Healthcare Architects and the Rapid Change in MOB Design

April 14, 2014 • Stan Landwehr, AIA

The graying of America and the Affordable Care Act has placed a giant bulls-eye on healthcare facilities. The industry is evolving … rapidly. We, as healthcare architects, must work even closer with providers to develop proactive solutions that allow them to better treat patients while also controlling costs. Nowhere is this more apparent than in the design of today’s medical office buildings (MOB’s).

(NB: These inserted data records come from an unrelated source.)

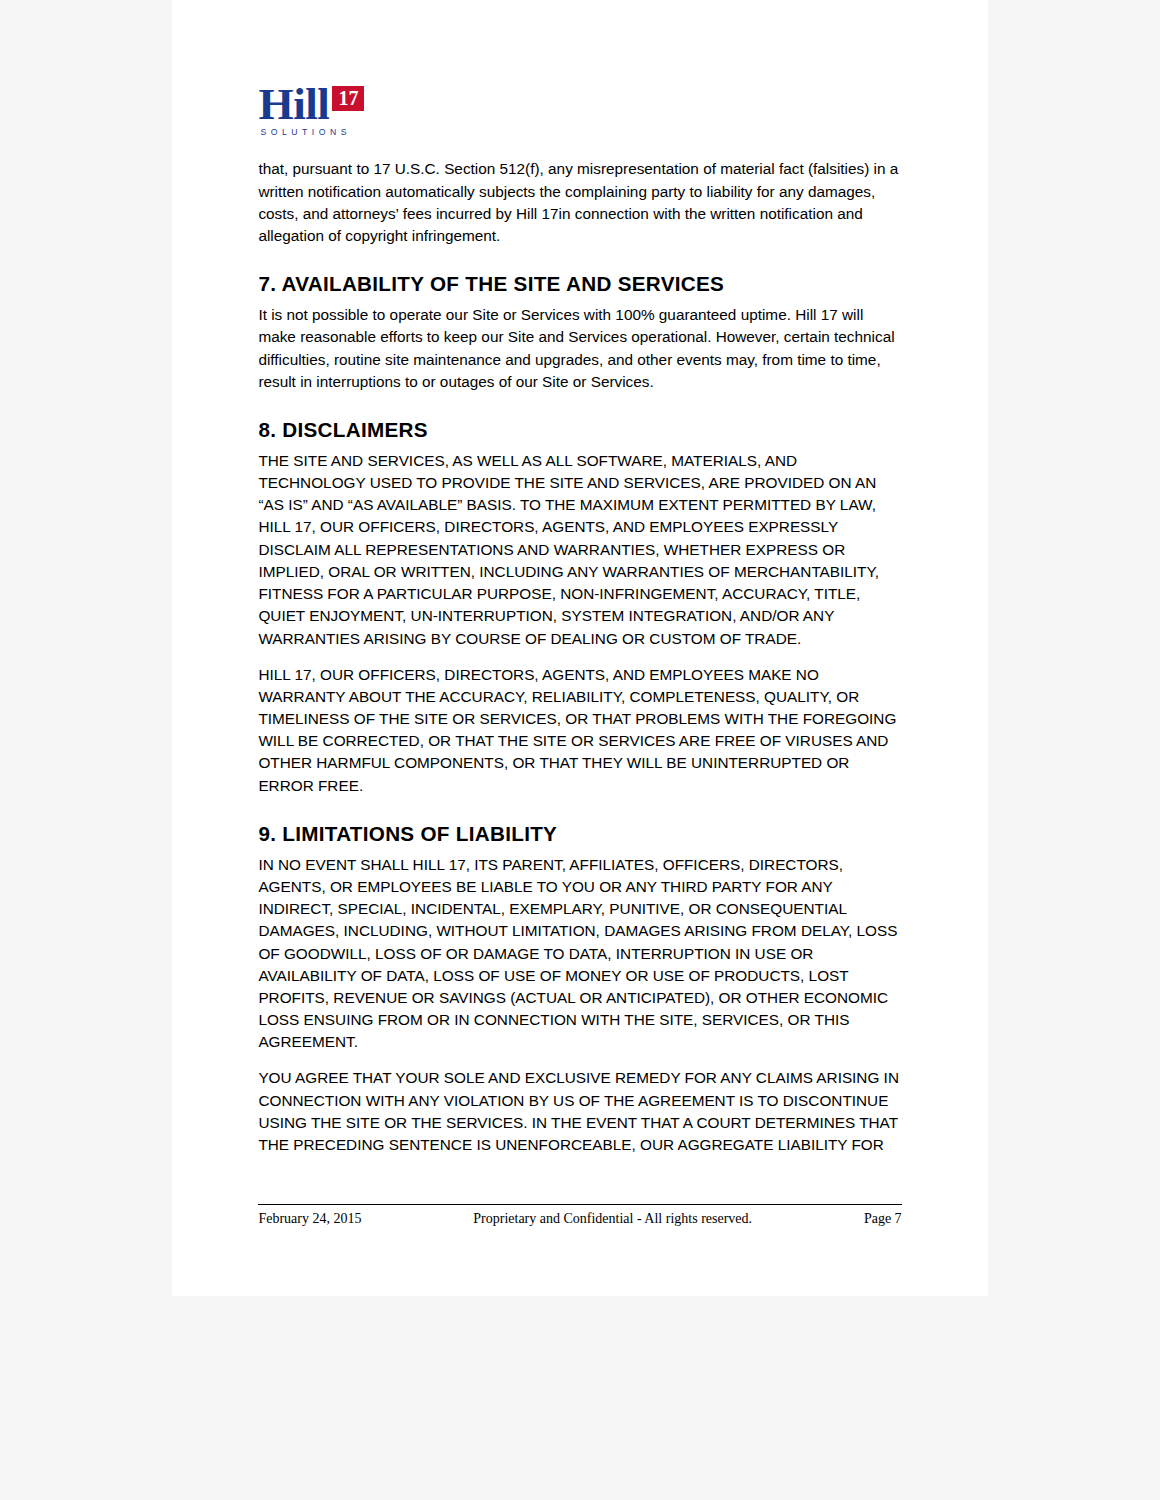Hill 17 SOLUTIONS
that, pursuant to 17 U.S.C. Section 512(f), any misrepresentation of material fact (falsities) in a written notification automatically subjects the complaining party to liability for any damages, costs, and attorneys’ fees incurred by Hill 17in connection with the written notification and allegation of copyright infringement.
7. AVAILABILITY OF THE SITE AND SERVICES
It is not possible to operate our Site or Services with 100% guaranteed uptime. Hill 17 will make reasonable efforts to keep our Site and Services operational. However, certain technical difficulties, routine site maintenance and upgrades, and other events may, from time to time, result in interruptions to or outages of our Site or Services.
8. DISCLAIMERS
THE SITE AND SERVICES, AS WELL AS ALL SOFTWARE, MATERIALS, AND TECHNOLOGY USED TO PROVIDE THE SITE AND SERVICES, ARE PROVIDED ON AN “AS IS” AND “AS AVAILABLE” BASIS. TO THE MAXIMUM EXTENT PERMITTED BY LAW, HILL 17, OUR OFFICERS, DIRECTORS, AGENTS, AND EMPLOYEES EXPRESSLY DISCLAIM ALL REPRESENTATIONS AND WARRANTIES, WHETHER EXPRESS OR IMPLIED, ORAL OR WRITTEN, INCLUDING ANY WARRANTIES OF MERCHANTABILITY, FITNESS FOR A PARTICULAR PURPOSE, NON-INFRINGEMENT, ACCURACY, TITLE, QUIET ENJOYMENT, UN-INTERRUPTION, SYSTEM INTEGRATION, AND/OR ANY WARRANTIES ARISING BY COURSE OF DEALING OR CUSTOM OF TRADE.
HILL 17, OUR OFFICERS, DIRECTORS, AGENTS, AND EMPLOYEES MAKE NO WARRANTY ABOUT THE ACCURACY, RELIABILITY, COMPLETENESS, QUALITY, OR TIMELINESS OF THE SITE OR SERVICES, OR THAT PROBLEMS WITH THE FOREGOING WILL BE CORRECTED, OR THAT THE SITE OR SERVICES ARE FREE OF VIRUSES AND OTHER HARMFUL COMPONENTS, OR THAT THEY WILL BE UNINTERRUPTED OR ERROR FREE.
9. LIMITATIONS OF LIABILITY
IN NO EVENT SHALL HILL 17, ITS PARENT, AFFILIATES, OFFICERS, DIRECTORS, AGENTS, OR EMPLOYEES BE LIABLE TO YOU OR ANY THIRD PARTY FOR ANY INDIRECT, SPECIAL, INCIDENTAL, EXEMPLARY, PUNITIVE, OR CONSEQUENTIAL DAMAGES, INCLUDING, WITHOUT LIMITATION, DAMAGES ARISING FROM DELAY, LOSS OF GOODWILL, LOSS OF OR DAMAGE TO DATA, INTERRUPTION IN USE OR AVAILABILITY OF DATA, LOSS OF USE OF MONEY OR USE OF PRODUCTS, LOST PROFITS, REVENUE OR SAVINGS (ACTUAL OR ANTICIPATED), OR OTHER ECONOMIC LOSS ENSUING FROM OR IN CONNECTION WITH THE SITE, SERVICES, OR THIS AGREEMENT.
YOU AGREE THAT YOUR SOLE AND EXCLUSIVE REMEDY FOR ANY CLAIMS ARISING IN CONNECTION WITH ANY VIOLATION BY US OF THE AGREEMENT IS TO DISCONTINUE USING THE SITE OR THE SERVICES. IN THE EVENT THAT A COURT DETERMINES THAT THE PRECEDING SENTENCE IS UNENFORCEABLE, OUR AGGREGATE LIABILITY FOR
February 24, 2015
Proprietary and Confidential - All rights reserved.
Page 7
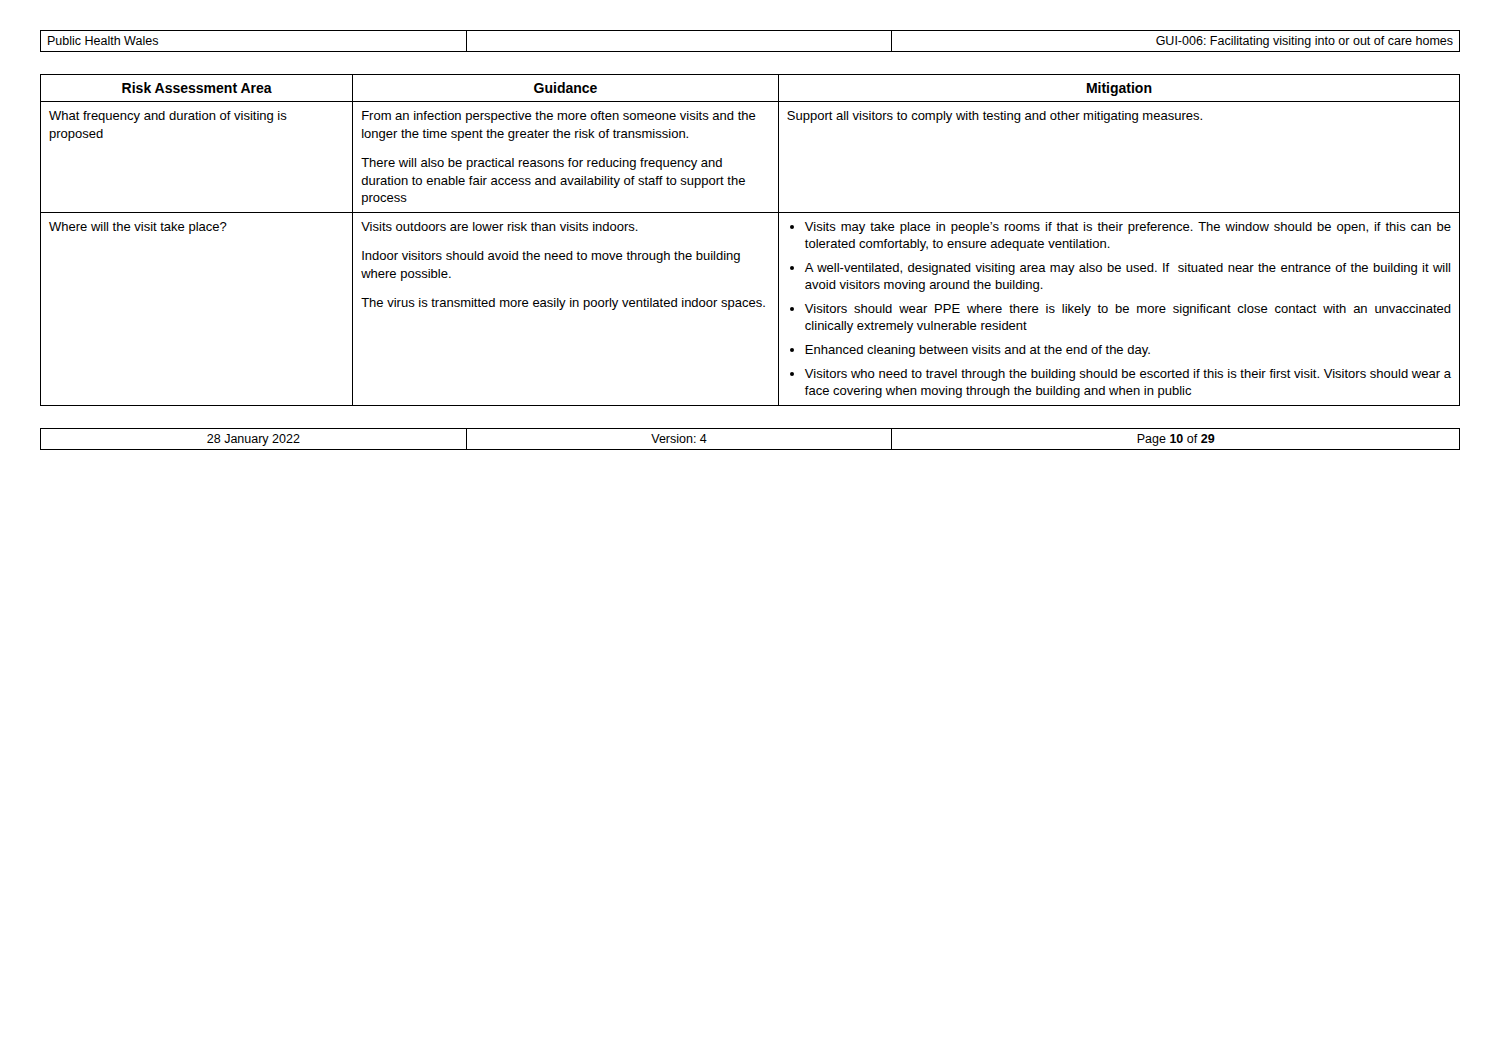| Public Health Wales | | GUI-006: Facilitating visiting into or out of care homes |
| Risk Assessment Area | Guidance | Mitigation |
| --- | --- | --- |
| What frequency and duration of visiting is proposed | From an infection perspective the more often someone visits and the longer the time spent the greater the risk of transmission. There will also be practical reasons for reducing frequency and duration to enable fair access and availability of staff to support the process | Support all visitors to comply with testing and other mitigating measures. |
| Where will the visit take place? | Visits outdoors are lower risk than visits indoors. Indoor visitors should avoid the need to move through the building where possible. The virus is transmitted more easily in poorly ventilated indoor spaces. | Visits may take place in people’s rooms if that is their preference. The window should be open, if this can be tolerated comfortably, to ensure adequate ventilation. A well-ventilated, designated visiting area may also be used. If situated near the entrance of the building it will avoid visitors moving around the building. Visitors should wear PPE where there is likely to be more significant close contact with an unvaccinated clinically extremely vulnerable resident Enhanced cleaning between visits and at the end of the day. Visitors who need to travel through the building should be escorted if this is their first visit. Visitors should wear a face covering when moving through the building and when in public |
| 28 January 2022 | Version: 4 | Page 10 of 29 |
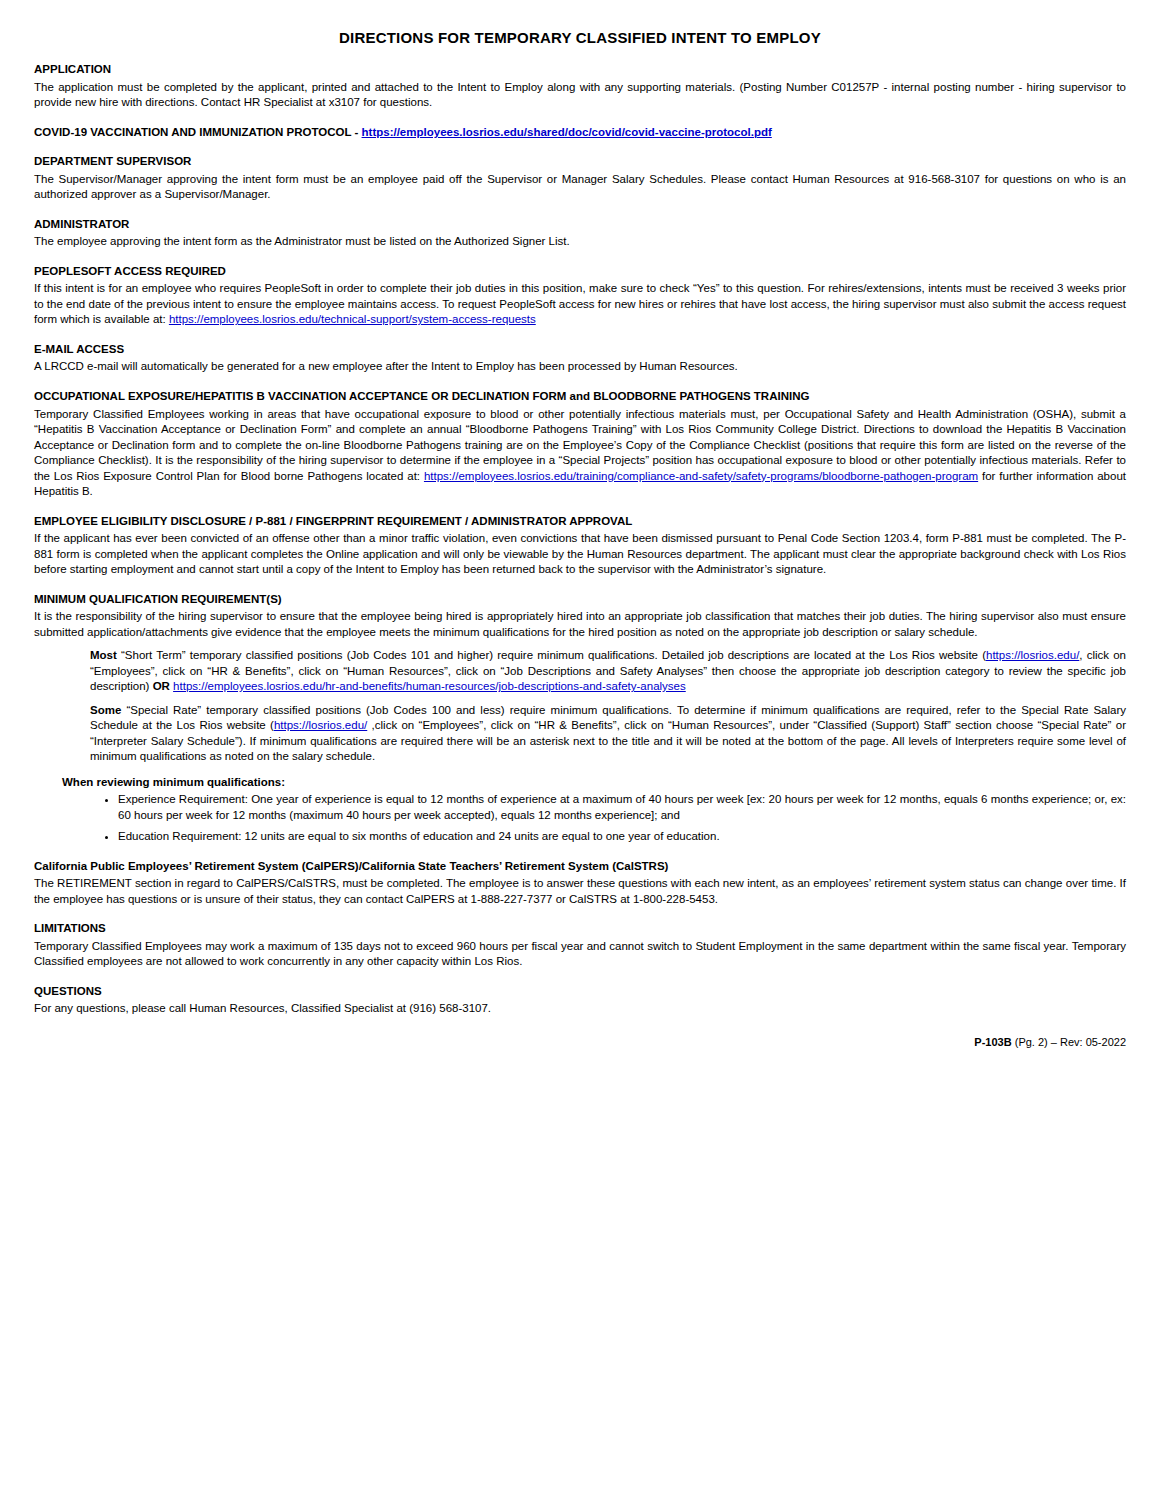DIRECTIONS FOR TEMPORARY CLASSIFIED INTENT TO EMPLOY
APPLICATION
The application must be completed by the applicant, printed and attached to the Intent to Employ along with any supporting materials. (Posting Number C01257P - internal posting number - hiring supervisor to provide new hire with directions. Contact HR Specialist at x3107 for questions.
COVID-19 VACCINATION AND IMMUNIZATION PROTOCOL - https://employees.losrios.edu/shared/doc/covid/covid-vaccine-protocol.pdf
DEPARTMENT SUPERVISOR
The Supervisor/Manager approving the intent form must be an employee paid off the Supervisor or Manager Salary Schedules. Please contact Human Resources at 916-568-3107 for questions on who is an authorized approver as a Supervisor/Manager.
ADMINISTRATOR
The employee approving the intent form as the Administrator must be listed on the Authorized Signer List.
PEOPLESOFT ACCESS REQUIRED
If this intent is for an employee who requires PeopleSoft in order to complete their job duties in this position, make sure to check “Yes” to this question. For rehires/extensions, intents must be received 3 weeks prior to the end date of the previous intent to ensure the employee maintains access. To request PeopleSoft access for new hires or rehires that have lost access, the hiring supervisor must also submit the access request form which is available at: https://employees.losrios.edu/technical-support/system-access-requests
E-MAIL ACCESS
A LRCCD e-mail will automatically be generated for a new employee after the Intent to Employ has been processed by Human Resources.
OCCUPATIONAL EXPOSURE/HEPATITIS B VACCINATION ACCEPTANCE OR DECLINATION FORM and BLOODBORNE PATHOGENS TRAINING
Temporary Classified Employees working in areas that have occupational exposure to blood or other potentially infectious materials must, per Occupational Safety and Health Administration (OSHA), submit a “Hepatitis B Vaccination Acceptance or Declination Form” and complete an annual “Bloodborne Pathogens Training” with Los Rios Community College District. Directions to download the Hepatitis B Vaccination Acceptance or Declination form and to complete the on-line Bloodborne Pathogens training are on the Employee’s Copy of the Compliance Checklist (positions that require this form are listed on the reverse of the Compliance Checklist). It is the responsibility of the hiring supervisor to determine if the employee in a “Special Projects” position has occupational exposure to blood or other potentially infectious materials. Refer to the Los Rios Exposure Control Plan for Blood borne Pathogens located at: https://employees.losrios.edu/training/compliance-and-safety/safety-programs/bloodborne-pathogen-program for further information about Hepatitis B.
EMPLOYEE ELIGIBILITY DISCLOSURE / P-881 / FINGERPRINT REQUIREMENT / ADMINISTRATOR APPROVAL
If the applicant has ever been convicted of an offense other than a minor traffic violation, even convictions that have been dismissed pursuant to Penal Code Section 1203.4, form P-881 must be completed. The P-881 form is completed when the applicant completes the Online application and will only be viewable by the Human Resources department. The applicant must clear the appropriate background check with Los Rios before starting employment and cannot start until a copy of the Intent to Employ has been returned back to the supervisor with the Administrator’s signature.
MINIMUM QUALIFICATION REQUIREMENT(S)
It is the responsibility of the hiring supervisor to ensure that the employee being hired is appropriately hired into an appropriate job classification that matches their job duties. The hiring supervisor also must ensure submitted application/attachments give evidence that the employee meets the minimum qualifications for the hired position as noted on the appropriate job description or salary schedule.
Most “Short Term” temporary classified positions (Job Codes 101 and higher) require minimum qualifications. Detailed job descriptions are located at the Los Rios website (https://losrios.edu/, click on “Employees”, click on “HR & Benefits”, click on “Human Resources”, click on “Job Descriptions and Safety Analyses” then choose the appropriate job description category to review the specific job description) OR https://employees.losrios.edu/hr-and-benefits/human-resources/job-descriptions-and-safety-analyses
Some “Special Rate” temporary classified positions (Job Codes 100 and less) require minimum qualifications. To determine if minimum qualifications are required, refer to the Special Rate Salary Schedule at the Los Rios website (https://losrios.edu/ ,click on “Employees”, click on “HR & Benefits”, click on “Human Resources”, under “Classified (Support) Staff” section choose “Special Rate” or “Interpreter Salary Schedule”). If minimum qualifications are required there will be an asterisk next to the title and it will be noted at the bottom of the page. All levels of Interpreters require some level of minimum qualifications as noted on the salary schedule.
When reviewing minimum qualifications:
Experience Requirement: One year of experience is equal to 12 months of experience at a maximum of 40 hours per week [ex: 20 hours per week for 12 months, equals 6 months experience; or, ex: 60 hours per week for 12 months (maximum 40 hours per week accepted), equals 12 months experience]; and
Education Requirement: 12 units are equal to six months of education and 24 units are equal to one year of education.
California Public Employees’ Retirement System (CalPERS)/California State Teachers’ Retirement System (CalSTRS)
The RETIREMENT section in regard to CalPERS/CalSTRS, must be completed. The employee is to answer these questions with each new intent, as an employees’ retirement system status can change over time. If the employee has questions or is unsure of their status, they can contact CalPERS at 1-888-227-7377 or CalSTRS at 1-800-228-5453.
LIMITATIONS
Temporary Classified Employees may work a maximum of 135 days not to exceed 960 hours per fiscal year and cannot switch to Student Employment in the same department within the same fiscal year. Temporary Classified employees are not allowed to work concurrently in any other capacity within Los Rios.
QUESTIONS
For any questions, please call Human Resources, Classified Specialist at (916) 568-3107.
P-103B (Pg. 2) – Rev: 05-2022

The recent acceleration of hospital-employed physicians has brought about a change in thinking regarding layout of clinical spaces. Slowly disappearing are the MOB’s with long, narrow corridors leading to individual physician suites and duplication of services. WDM Architects’ design of the MOB space at the Newton Surgery Center organizes several specialty practices (Orthopedics, General Surgery, Endocrinology) around one open and airy waiting room with a single check-in location with space for self-check-in kiosks. This design permits shared support spaces such as billing and staff break rooms; all reducing the overall footprint and building costs.

The heart of the clinical practice, the exam room, is also undergoing evaluation and change.  The old formula for healthcare architects was to simply multiply the number of physicians times three to establish the number of exam rooms. Not today.  Now, designers need to consider the individual practitioner’s methodology and schedule to program an efficient space. The Cardiologists at Platte Valley Medical Group in Nebraska spend much of their patient care time in the hospital or in outreach clinics throughout the state. Coordinating doctors’ schedules to make the most efficient use of clinic time greatly reduced the number of exam rooms required. Creating “universal” exam rooms also uses this same concept of “shared space” across multiple specialties.

The newest concept of shared medical appointments can also impact the number and type of exam rooms. The idea of holding treatment discussions in a small group setting, while not appropriate for all treatment cases, can be advantageous for learning how to manage chronic conditions such as diabetes or asthma. Patients can learn a lot from each other in a group setting through shared experiences with issues such as pregnancy care or side effects of cancer treatments.

The configuration of the exam room itself has also changed.  The ongoing obesity problems in our country along with the increasing size of extended families and caregivers have increased the room size. The implementation of more information technologies into the exam room add more nuisances while something so simple as the fact that the physician needs to face their patient to offer care instructions is often lost in the mix.

Physical space for the providers themselves is also continuing to evolve.  Increasing numbers of “physician extenders” such as PA’s and APRN’s changes the space requirements for Nursing Stations and Physician offices.  Some practices have eliminated private offices for physicians; choosing instead to place physicians and extenders in an open office setting.  In a recent project for Integrity Medicine, this model resulted in a smaller building footprint while offering better coordination of patient care.

Even though the rush to upgrade the character and feel of medical spaces has lessened with the downward trend of reimbursements; physician groups still understand that warm and inviting surroundings put their patients at ease and serve to help them retain valuable staff. Often the interior finish renovations have the added benefit of gaining staffing efficiency as is the case in the remodel of the central waiting room for Hutchinson Clinic. Here multiple check-in stations were replaced with one central reception concurrently with the updating of finish materials.



As healthcare reform continues to evolve, so do the design of spaces we develop for patient care.  However in this time of change, there remains one constant; the continual pressure to reduce project costs while striving to improve patient outcomes.  At WDM Architects, our approach is also constant: “Ask the right questions, listen carefully to the answers, and offer creative solutions to our clients.”